Earth, our precious blue planet. 70% of it is covered with water. 97% of the water is salt water in the oceans. That is, only 3 percent of the water body that covers our world is fresh water. Of that, 1 percent is accessible, with the rest trapped underground and in ice floes. The result: Just 0.007% of the blue planet’s water helps 7 billion people and other creatures survive. Despite the scarce resource, we now also have a water crisis.
If there is no water, there is no life. Water is a critical resource not only for the survival of humans, whose body is 60 percent water, but also for producing food and clothing.
72 percent of water is used in agriculture and livestock industry, 16 percent in households and 12 percent in different industries as production input.
Issues such as wild production and consumption patterns, climate and environmental crisis are already ringing alarm bells for ‘water’. A vital threat of water scarcity awaits humanity.
According to the World Water Institute, almost two billion people in 17 countries are heading straight for a severe water crisis in the coming years. The UN warns that this will lead to the displacement of 700 million people by 2040. Turkey is among the 30 countries that are likely to experience a severe water crisis in 2040.
Well, can’t there be a chance to expand the 0.007 percent fresh water supply with the salt water found in the oceans? It’s possible. But with a very high bill…
Converting sea water to fresh water.
Desalination is the process of removing mineral salts dissolved in water. This process applied to sea water is one of the most used processes to obtain fresh water.
Desalination is actually a process that happens naturally during the water cycle. Evaporation of seawater leaves salt behind, which creates clouds that cause rain. Aristotle observed that seawater that evaporated and condensed would turn into fresh water. Da Vinci also demonstrated that it is possible to do this artificially using a still.
In the following centuries, seawater desalination was used to provide fresh water to crews during long voyages, especially on boats and submarines. However, this process did not exist on a large scale until the industrial revolution and especially the development of desalination plants. However, today it is used on a large scale.
The first country to adopt this process en masse was Australia, which was scorched by the Millennium Drought between 1997 and 2009. Today, one-third of Melbourne’s water needs are met by this method.
The largest desalination plants are located in wealthy Middle Eastern countries. Saudi Arabia, Kuwait, UAE and Qatar currently produce about half of the world’s desalinated water. Obtaining fresh water from sea water is a very costly process. Using this water for agriculture is extremely expensive. Therefore, these countries use it only as drinking water.
There are more than 400 desalination plants in the USA, mostly in California, Texas and Florida. Most of them are located near natural gas plants to take advantage of the heat generated in power plants. In Israel, more than half of the drinking water comes from the desalination of seawater from the Mediterranean.

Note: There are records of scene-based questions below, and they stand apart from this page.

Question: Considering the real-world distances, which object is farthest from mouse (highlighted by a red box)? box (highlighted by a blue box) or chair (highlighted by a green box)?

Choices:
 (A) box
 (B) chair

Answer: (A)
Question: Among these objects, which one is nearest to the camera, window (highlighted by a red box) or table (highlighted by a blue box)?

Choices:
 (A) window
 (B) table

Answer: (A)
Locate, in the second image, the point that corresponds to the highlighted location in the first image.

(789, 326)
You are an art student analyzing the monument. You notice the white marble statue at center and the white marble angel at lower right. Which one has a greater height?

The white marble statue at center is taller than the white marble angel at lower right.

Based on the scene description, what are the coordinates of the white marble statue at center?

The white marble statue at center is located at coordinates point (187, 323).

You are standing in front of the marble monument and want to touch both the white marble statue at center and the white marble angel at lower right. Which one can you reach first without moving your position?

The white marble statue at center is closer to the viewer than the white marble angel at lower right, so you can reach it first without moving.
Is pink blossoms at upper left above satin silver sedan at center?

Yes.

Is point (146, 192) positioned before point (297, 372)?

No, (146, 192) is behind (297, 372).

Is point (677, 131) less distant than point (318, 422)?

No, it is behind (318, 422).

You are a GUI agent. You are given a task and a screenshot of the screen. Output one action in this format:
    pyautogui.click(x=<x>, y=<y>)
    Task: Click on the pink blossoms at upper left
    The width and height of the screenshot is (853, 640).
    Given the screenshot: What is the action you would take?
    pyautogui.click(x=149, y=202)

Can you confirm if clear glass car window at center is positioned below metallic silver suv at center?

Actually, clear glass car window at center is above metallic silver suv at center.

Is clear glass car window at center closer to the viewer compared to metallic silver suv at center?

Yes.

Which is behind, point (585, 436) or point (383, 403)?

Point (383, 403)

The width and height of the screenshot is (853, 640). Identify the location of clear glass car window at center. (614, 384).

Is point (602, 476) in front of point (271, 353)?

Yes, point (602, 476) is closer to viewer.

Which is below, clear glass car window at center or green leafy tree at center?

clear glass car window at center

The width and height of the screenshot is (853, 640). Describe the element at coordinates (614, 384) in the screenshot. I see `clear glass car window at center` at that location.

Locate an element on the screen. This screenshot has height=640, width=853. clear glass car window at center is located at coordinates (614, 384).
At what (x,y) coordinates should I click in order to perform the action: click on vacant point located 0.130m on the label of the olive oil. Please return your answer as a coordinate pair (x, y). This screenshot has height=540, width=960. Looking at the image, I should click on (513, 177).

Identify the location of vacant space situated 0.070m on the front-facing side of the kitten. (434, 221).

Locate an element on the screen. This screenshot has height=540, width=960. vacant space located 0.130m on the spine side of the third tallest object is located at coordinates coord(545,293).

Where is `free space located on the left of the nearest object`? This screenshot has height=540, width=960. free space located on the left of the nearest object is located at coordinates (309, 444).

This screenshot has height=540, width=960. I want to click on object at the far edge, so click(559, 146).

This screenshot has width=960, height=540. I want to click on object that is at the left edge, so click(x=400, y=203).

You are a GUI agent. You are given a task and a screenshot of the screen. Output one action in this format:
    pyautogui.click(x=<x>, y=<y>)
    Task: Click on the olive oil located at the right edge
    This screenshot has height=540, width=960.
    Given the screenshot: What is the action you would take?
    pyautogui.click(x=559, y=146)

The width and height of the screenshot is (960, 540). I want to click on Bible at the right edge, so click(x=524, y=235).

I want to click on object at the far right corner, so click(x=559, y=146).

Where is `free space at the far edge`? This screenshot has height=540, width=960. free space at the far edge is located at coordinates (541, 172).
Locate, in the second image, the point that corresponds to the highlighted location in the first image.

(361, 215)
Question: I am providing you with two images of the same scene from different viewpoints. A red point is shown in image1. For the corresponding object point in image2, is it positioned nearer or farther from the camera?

This process is not innocent in terms of both cost and environmental impact. Many desalination processes require water to be heated, pressurized, or both. This creates a very high energy cost (to the environment and to the budget). At the same time, the salt separated from the water is pumped back into the seas. This leads to negative consequences that affect the natural structure of the ecosystem.
Scientists are looking for ways to do this in ways that will not burden the environment and the budget. When these efficient methods can be developed and scaled, humanity can at least breathe a sigh of relief on water for a while and continue to brood over what to do with the remaining environmental and vital issues.